WHAT IS NEEDED
Up to and including the line that holds "- **Webpack dev server**", print the data exactly from its first line; do not print the pictures.

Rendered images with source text
────────────────
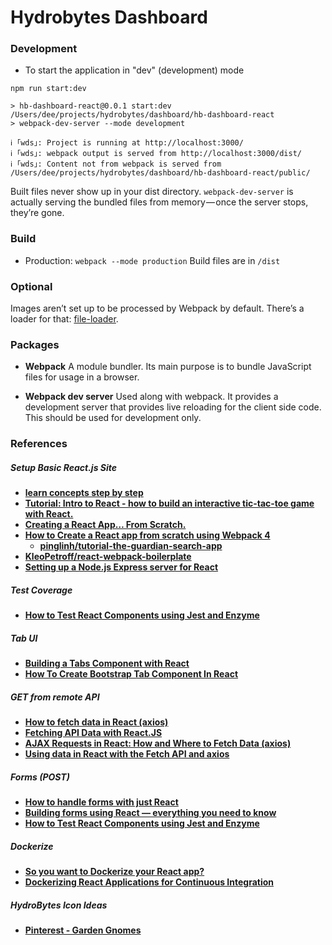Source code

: # Hydrobytes Dashboard

### Development
- To start the application in "dev" (development) mode

```
npm run start:dev

> hb-dashboard-react@0.0.1 start:dev /Users/dee/projects/hydrobytes/dashboard/hb-dashboard-react
> webpack-dev-server --mode development

ℹ ｢wds｣: Project is running at http://localhost:3000/
ℹ ｢wds｣: webpack output is served from http://localhost:3000/dist/
ℹ ｢wds｣: Content not from webpack is served from /Users/dee/projects/hydrobytes/dashboard/hb-dashboard-react/public/
```

Built files never show up in your dist directory. `webpack-dev-server` is actually serving the bundled files from 
memory — once the server stops, they’re gone.

### Build

- Production: `webpack --mode production`
Build files are in `/dist`

### Optional

Images aren’t set up to be processed by Webpack by default. There’s a loader for that:
[file-loader](https://webpack.js.org/loaders/file-loader/).

### Packages

- **Webpack**
A module bundler. Its main purpose is to bundle JavaScript files for usage in a browser.

- **Webpack dev server**
Used along with webpack. It provides a development server that provides live reloading for the client side code. This
should be used for development only.



### References

##### Setup Basic React.js Site
- **[learn concepts step by step](https://reactjs.org/docs/hello-world.html)**
- **[Tutorial: Intro to React - how to build an interactive tic-tac-toe game with React.](https://reactjs.org/tutorial/tutorial.html#before-we-start-the-tutorial)**
- **[Creating a React App… From Scratch.](https://blog.usejournal.com/creating-a-react-app-from-scratch-f3c693b84658)**
- **[How to Create a React app from scratch using Webpack 4](https://medium.freecodecamp.org/part-1-react-app-from-scratch-using-webpack-4-562b1d231e75)**
  - **[pinglinh/tutorial-the-guardian-search-app](https://github.com/pinglinh/tutorial-the-guardian-search-app/tree/functional-app)**
- **[KleoPetroff/react-webpack-boilerplate](https://github.com/KleoPetroff/react-webpack-boilerplate)**
- **[Setting up a Node.js Express server for React](https://medium.com/@maison.moa/setting-up-an-express-backend-server-for-create-react-app-bc7620b20a61)**

##### Test Coverage
- **[How to Test React Components using Jest and Enzyme](https://blog.bitsrc.io/how-to-test-react-components-using-jest-and-enzyme-fab851a43875)**

##### Tab UI

- **[Building a Tabs Component with React](https://alligator.io/react/tabs-component/)**
- **[How To Create Bootstrap Tab Component In React](https://appdividend.com/2018/07/02/how-to-create-bootstrap-tab-component-in-react/)**

##### GET from remote API

- **[How to fetch data in React (axios)](https://www.robinwieruch.de/react-fetching-data/)**
- **[Fetching API Data with React.JS](https://blog.hellojs.org/fetching-api-data-with-react-js-460fe8bbf8f2)**
- **[AJAX Requests in React: How and Where to Fetch Data (axios)](https://daveceddia.com/ajax-requests-in-react/)**
- **[Using data in React with the Fetch API and axios](https://css-tricks.com/using-data-in-react-with-the-fetch-api-and-axios/)**

##### Forms (POST)

- **[How to handle forms with just React](https://medium.com/@everdimension/how-to-handle-forms-with-just-react-ac066c48bd4f)**
- **[Building forms using React — everything you need to know](https://www.codementor.io/blizzerand/building-forms-using-react-everything-you-need-to-know-iz3eyoq4y)**
- **[How to Test React Components using Jest and Enzyme](https://blog.bitsrc.io/how-to-test-react-components-using-jest-and-enzyme-fab851a43875)**

##### Dockerize

- **[So you want to Dockerize your React app?](https://medium.com/greedygame-engineering/so-you-want-to-dockerize-your-react-app-64fbbb74c217)**
- **[Dockerizing React Applications for Continuous Integration](https://www.telerik.com/blogs/dockerizing-react-applications-for-continuous-integration)**

##### HydroBytes Icon Ideas

- **[Pinterest - Garden Gnomes](https://www.pinterest.ca/pin/365143482274430866)**
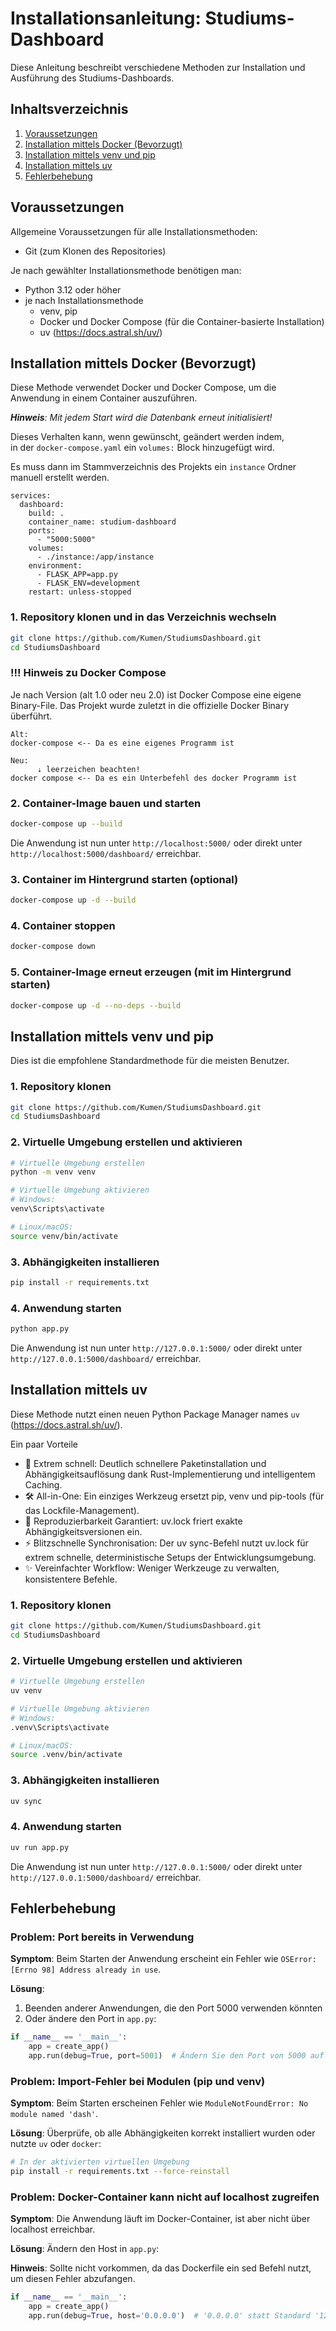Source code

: # Installationsanleitung: Studiums-Dashboard

Diese Anleitung beschreibt verschiedene Methoden zur Installation und Ausführung des Studiums-Dashboards.

## Inhaltsverzeichnis

1. [Voraussetzungen](#voraussetzungen)
2. [Installation mittels Docker (Bevorzugt)](#installation-mittels-docker-bevorzugt)
3. [Installation mittels venv und pip](#installation-mittels-venv-und-pip)
4. [Installation mittels uv](#installation-mittels-uv)
4. [Fehlerbehebung](#fehlerbehebung)

## Voraussetzungen

Allgemeine Voraussetzungen für alle Installationsmethoden:

- Git (zum Klonen des Repositories)

Je nach gewählter Installationsmethode benötigen man:

- Python 3.12 oder höher
- je nach Installationsmethode
  - venv, pip
  - Docker und Docker Compose (für die Container-basierte Installation)
  - uv (https://docs.astral.sh/uv/)

## Installation mittels Docker (Bevorzugt)

Diese Methode verwendet Docker und Docker Compose, um die Anwendung in einem Container auszuführen.

_**Hinweis**: Mit jedem Start wird die Datenbank erneut initialisiert!_

Dieses Verhalten kann, wenn gewünscht, geändert werden indem, <br/> 
in der `docker-compose.yaml` ein `volumes:` Block hinzugefügt wird.<br/>

Es muss dann im Stammverzeichnis des Projekts ein `instance` Ordner manuell erstellt werden.

```
services:
  dashboard:
    build: .
    container_name: studium-dashboard
    ports:
      - "5000:5000"
    volumes:
      - ./instance:/app/instance
    environment:
      - FLASK_APP=app.py
      - FLASK_ENV=development
    restart: unless-stopped
```

### 1. Repository klonen und in das Verzeichnis wechseln

```bash
git clone https://github.com/Kumen/StudiumsDashboard.git
cd StudiumsDashboard
```

### !!! Hinweis zu Docker Compose
Je nach Version (alt 1.0 oder neu 2.0) ist Docker Compose eine eigene Binary-File. Das Projekt wurde zuletzt in die offizielle Docker Binary überführt.

```
Alt:
docker-compose <-- Da es eine eigenes Programm ist

Neu:
      ⇣ leerzeichen beachten!
docker compose <-- Da es ein Unterbefehl des docker Programm ist
```

### 2. Container-Image bauen und starten

```bash
docker-compose up --build
```

Die Anwendung ist nun unter `http://localhost:5000/` oder direkt unter `http://localhost:5000/dashboard/` erreichbar.

### 3. Container im Hintergrund starten (optional)

```bash
docker-compose up -d --build
```

### 4. Container stoppen

```bash
docker-compose down
```

### 5. Container-Image erneut erzeugen (mit im Hintergrund starten)

```bash
docker-compose up -d --no-deps --build
```

## Installation mittels venv und pip

Dies ist die empfohlene Standardmethode für die meisten Benutzer.

### 1. Repository klonen

```bash
git clone https://github.com/Kumen/StudiumsDashboard.git
cd StudiumsDashboard
```

### 2. Virtuelle Umgebung erstellen und aktivieren

```bash
# Virtuelle Umgebung erstellen
python -m venv venv

# Virtuelle Umgebung aktivieren
# Windows:
venv\Scripts\activate

# Linux/macOS:
source venv/bin/activate
```

### 3. Abhängigkeiten installieren

```bash
pip install -r requirements.txt
```

### 4. Anwendung starten

```bash
python app.py
```

Die Anwendung ist nun unter `http://127.0.0.1:5000/` oder direkt unter `http://127.0.0.1:5000/dashboard/` erreichbar.

## Installation mittels uv

Diese Methode nutzt einen neuen Python Package Manager names `uv` (https://docs.astral.sh/uv/).

Ein paar Vorteile
- 🚀 Extrem schnell: Deutlich schnellere Paketinstallation und Abhängigkeitsauflösung dank Rust-Implementierung und intelligentem Caching.
- 🛠️ All-in-One: Ein einziges Werkzeug ersetzt pip, venv und pip-tools (für das Lockfile-Management).
- 🔄 Reproduzierbarkeit Garantiert: uv.lock friert exakte Abhängigkeitsversionen ein.
- ⚡ Blitzschnelle Synchronisation: Der uv sync-Befehl nutzt uv.lock für extrem schnelle, deterministische Setups der Entwicklungsumgebung.
- ✨ Vereinfachter Workflow: Weniger Werkzeuge zu verwalten, konsistentere Befehle.

### 1. Repository klonen

```bash
git clone https://github.com/Kumen/StudiumsDashboard.git
cd StudiumsDashboard
```

### 2. Virtuelle Umgebung erstellen und aktivieren

```bash
# Virtuelle Umgebung erstellen
uv venv

# Virtuelle Umgebung aktivieren
# Windows:
.venv\Scripts\activate

# Linux/macOS:
source .venv/bin/activate
```

### 3. Abhängigkeiten installieren

```bash
uv sync
```

### 4. Anwendung starten

```bash
uv run app.py
```

Die Anwendung ist nun unter `http://127.0.0.1:5000/` oder direkt unter `http://127.0.0.1:5000/dashboard/` erreichbar.

## Fehlerbehebung

### Problem: Port bereits in Verwendung

**Symptom**: Beim Starten der Anwendung erscheint ein Fehler wie `OSError: [Errno 98] Address already in use`.

**Lösung**: 
1. Beenden anderer Anwendungen, die den Port 5000 verwenden könnten
2. Oder ändere den Port in `app.py`:

```python
if __name__ == '__main__':
    app = create_app()
    app.run(debug=True, port=5001)  # Ändern Sie den Port von 5000 auf 5001
```

### Problem: Import-Fehler bei Modulen (pip und venv)

**Symptom**: Beim Starten erscheinen Fehler wie `ModuleNotFoundError: No module named 'dash'`.

**Lösung**: Überprüfe, ob alle Abhängigkeiten korrekt installiert wurden oder nutzte `uv` oder `docker`:

```bash
# In der aktivierten virtuellen Umgebung
pip install -r requirements.txt --force-reinstall
```

### Problem: Docker-Container kann nicht auf localhost zugreifen

**Symptom**: Die Anwendung läuft im Docker-Container, ist aber nicht über localhost erreichbar.

**Lösung**: Ändern den Host in `app.py`:

**Hinweis**: Sollte nicht vorkommen, da das Dockerfile ein sed Befehl nutzt, um diesen Fehler abzufangen.

```python
if __name__ == '__main__':
    app = create_app()
    app.run(debug=True, host='0.0.0.0')  # '0.0.0.0' statt Standard '127.0.0.1'
```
────────────────
WORKED SOLUTION
Source code

: # Hydrobytes Dashboard

### Development
- To start the application in "dev" (development) mode

```
npm run start:dev

> hb-dashboard-react@0.0.1 start:dev /Users/dee/projects/hydrobytes/dashboard/hb-dashboard-react
> webpack-dev-server --mode development

ℹ ｢wds｣: Project is running at http://localhost:3000/
ℹ ｢wds｣: webpack output is served from http://localhost:3000/dist/
ℹ ｢wds｣: Content not from webpack is served from /Users/dee/projects/hydrobytes/dashboard/hb-dashboard-react/public/
```

Built files never show up in your dist directory. `webpack-dev-server` is actually serving the bundled files from 
memory — once the server stops, they’re gone.

### Build

- Production: `webpack --mode production`
Build files are in `/dist`

### Optional

Images aren’t set up to be processed by Webpack by default. There’s a loader for that:
[file-loader](https://webpack.js.org/loaders/file-loader/).

### Packages

- **Webpack**
A module bundler. Its main purpose is to bundle JavaScript files for usage in a browser.

- **Webpack dev server**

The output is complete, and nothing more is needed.